Nikki watched the cursor blink for several seconds before all six HD screens began displaying detailed schematics of six brand new high-rise buildings, one on each of the six screens. The buildings were next to one another in a tight cluster and located in downtown Los Angeles.
Nikki recognized the building at the center of the cluster immediately. It was formerly named Coalition Properties West, now named Coalition One, and it was the new worldwide headquarters of the Coalition. But the Coalition headquarters was not the building schematic being displayed on the center screen. PHOEBE wanted Nikki to focus on a different building located northeast of the Coalition One Building. This structure was numbered building four and titled Coalition Assurance on the schematic diagram.
Nikki sat back in her chair. She knew exactly what Coalition Assurance was. It was the Coalition’s private military. And it looked as if Coalition Assurance now had their own high-tech barracks right in the middle of downtown Los Angeles.
Standing at sixty stories, the building more than likely housed over a thousand men. The schematic details of a massive underground garage looked to house dozens of military vehicles. But what got Nikki’s attention was what was on the third floor. The building plans showed several rooms with reinforced walls and floors labeled “containment apartments” on the diagram.
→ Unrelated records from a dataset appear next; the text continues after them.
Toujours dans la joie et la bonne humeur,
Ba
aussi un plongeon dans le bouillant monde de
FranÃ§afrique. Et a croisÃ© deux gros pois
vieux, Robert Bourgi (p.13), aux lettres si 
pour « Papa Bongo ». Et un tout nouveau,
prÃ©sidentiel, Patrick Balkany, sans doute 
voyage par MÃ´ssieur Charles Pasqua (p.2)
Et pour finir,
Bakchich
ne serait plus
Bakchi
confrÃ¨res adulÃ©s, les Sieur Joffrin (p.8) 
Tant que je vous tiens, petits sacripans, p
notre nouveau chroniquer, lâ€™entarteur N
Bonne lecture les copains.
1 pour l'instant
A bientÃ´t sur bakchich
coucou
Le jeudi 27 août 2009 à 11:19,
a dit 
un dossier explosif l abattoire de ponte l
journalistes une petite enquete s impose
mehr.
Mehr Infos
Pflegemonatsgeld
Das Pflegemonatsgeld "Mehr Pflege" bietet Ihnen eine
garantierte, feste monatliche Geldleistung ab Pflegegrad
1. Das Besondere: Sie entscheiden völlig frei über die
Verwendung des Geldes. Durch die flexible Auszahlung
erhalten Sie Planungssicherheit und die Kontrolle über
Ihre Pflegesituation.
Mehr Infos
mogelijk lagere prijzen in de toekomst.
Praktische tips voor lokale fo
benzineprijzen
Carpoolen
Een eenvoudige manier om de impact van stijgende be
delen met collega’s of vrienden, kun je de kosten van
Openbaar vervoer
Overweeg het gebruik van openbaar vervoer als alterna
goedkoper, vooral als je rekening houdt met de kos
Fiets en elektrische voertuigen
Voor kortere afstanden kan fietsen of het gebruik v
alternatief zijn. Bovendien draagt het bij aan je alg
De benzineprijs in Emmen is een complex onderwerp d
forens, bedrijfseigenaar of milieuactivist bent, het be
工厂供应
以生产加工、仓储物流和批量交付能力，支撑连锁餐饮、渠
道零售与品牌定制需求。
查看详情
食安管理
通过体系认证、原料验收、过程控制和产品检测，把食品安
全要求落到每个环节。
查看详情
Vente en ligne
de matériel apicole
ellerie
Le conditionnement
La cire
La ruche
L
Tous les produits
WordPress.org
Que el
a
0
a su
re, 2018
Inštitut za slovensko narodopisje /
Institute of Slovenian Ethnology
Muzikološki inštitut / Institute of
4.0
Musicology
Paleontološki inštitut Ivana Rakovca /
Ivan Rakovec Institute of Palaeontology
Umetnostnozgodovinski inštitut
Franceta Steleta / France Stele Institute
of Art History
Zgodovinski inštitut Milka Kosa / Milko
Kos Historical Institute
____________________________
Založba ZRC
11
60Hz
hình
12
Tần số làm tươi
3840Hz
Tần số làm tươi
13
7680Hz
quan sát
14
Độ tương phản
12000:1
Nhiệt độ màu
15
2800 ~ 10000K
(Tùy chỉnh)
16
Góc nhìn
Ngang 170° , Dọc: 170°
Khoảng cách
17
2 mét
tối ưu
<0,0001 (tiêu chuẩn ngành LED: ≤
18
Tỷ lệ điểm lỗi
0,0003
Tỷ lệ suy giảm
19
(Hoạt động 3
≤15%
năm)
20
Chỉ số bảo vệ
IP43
Prison cells, Nikki thought to herself.
The array of buildings, along with the connecting streets, were separated from the rest of the city and had an overall title: The Coalition Fortress.
“Holy shit, the Coalition is forming its own city-state right on American soil,” Nikki thought out loud.
Nikki reflexively voiced a command to PHOEBE. “Why are you showing me this?”
PHOEBE replied with three words that scrolled across the bottom of the center screen: “The end of the animal is near.”
Nikki read PHOEBE’s response several times. “What does that mean?”
Nikki waited several minutes for a response from PHOEBE.
There was none.
Nikki decided to type the question this time, but as she reached for the keyboard, all six screens went black.
She hit several keys, but still no response.
“What does that mean?” she asked again.
No response.
She tried a hard reboot of the system, but still nothing. The station and the monitors were all dead.
“Shit,” Nikki said aloud.
The last thing she needed right now was a hardware problem. Instead of trying to fix the system, she would simply purchase all new hardware.
Nikki started to get up from her chair when her computer beeped and whirred back to life. Puzzled, she sat back down in front of the monitor array.
“Systems analysis,” Nikki requested.
The system did not respond.
Nikki typed the same command into the keyboard and nothing happened. The blinking cursor remained.
“What the actual hell…?”
All six screens came to life, scrolling an alphanumerical stream of characters faster than the human eye could follow.
No matter what Nikki typed into the keyboard, her commands were ignored.
Then all six monitors abruptly stopped scrolling code and displayed the same message: The end of the animal is near.